Financial services firm Figure Technologies, Inc. has sought a national bank charter from the Office of the Controller of the Currency (OCC), which will let it meet “promises of efficiency, affordability and financial inclusion,” according to a Friday (Nov. 6) announcement.
The charter would let the company gear its compliance activities toward the requirements of one regulator, provide a cohesive collection of offerings throughout the country, provide clients and business partners with the security of working with a federally regulated and supervised national bank and decrease its legal and regulatory expenses and risks.
“Figure is pursuing the charter to reduce the complexity of our business — we’ll have over 200 state licenses next year without such a charter,” Figure Co-Founder and CEO Mike Cagney said in the announcement. “By reducing complexity, we can leverage the technology efficiencies we have to deliver financial solutions to traditionally underserved and underrepresented consumers, driving real financial inclusion.”

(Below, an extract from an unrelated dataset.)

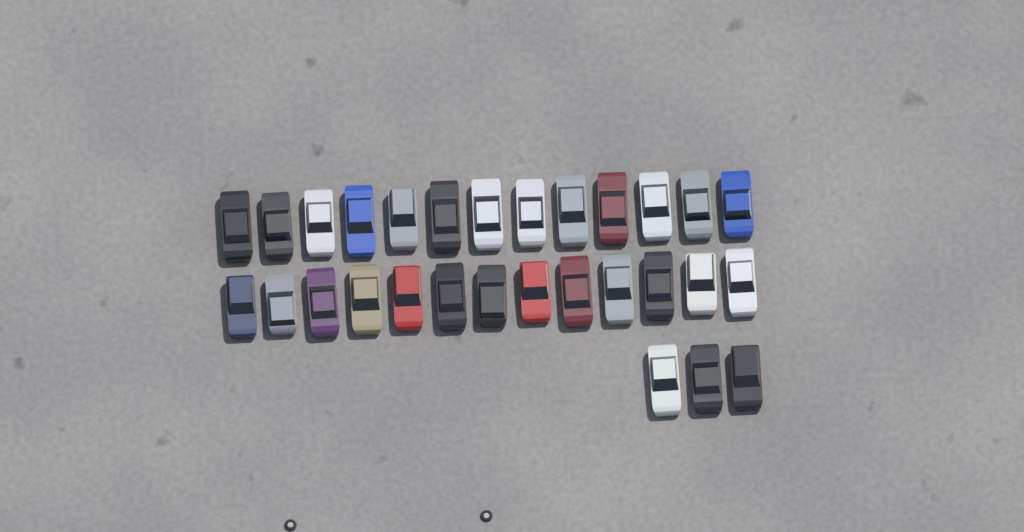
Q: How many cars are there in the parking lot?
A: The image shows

C.D. Davies, head of lending at Figure, will spearhead the firm’s initiatives to get a bank charter from the OCC and he will become the Figure Bank chief executive officer, according to Cagney. Davies served as CitiMortgage’s chief executive officer and Citibank’s head of global mortgage in addition to Capital One’s president of home loans.
“This national bank charter will be instrumental in our efforts to continue to develop and deliver new financial products and services to communities across this country that really haven’t had access to affordable offerings,” Davies said. “I look forward to working with the OCC as we move forward on this journey.”

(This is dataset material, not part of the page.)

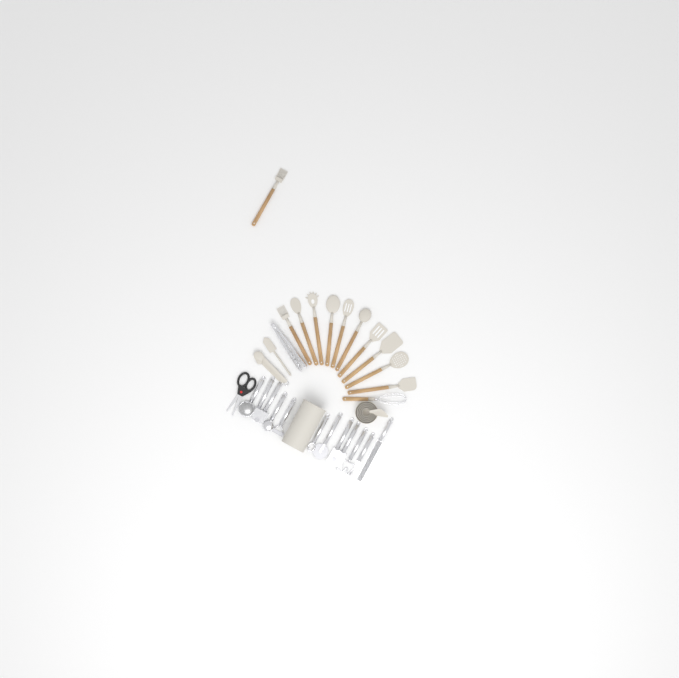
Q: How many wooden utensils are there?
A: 12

Figure says it has already built out the capacity to reduce the time it takes to originate a loan by a significant amount, and has sizably cut expenses in financing, origination, servicing and capital services market execution with blockchain technology.
For banks and other financial institutions, the tide is shifting toward an embrace of blockchain for handling transactions.
Figure Technologies said per a report in December that it originated approximately $1 billion in loans, with partners like Jefferies and Caliber Home Loans.
“You are starting to see that adoption beginning to happen,” Cagney told PYMNTS in a previous interview, “and the expectation is that [Provenance] is a utility for the broader financial ecosystem.”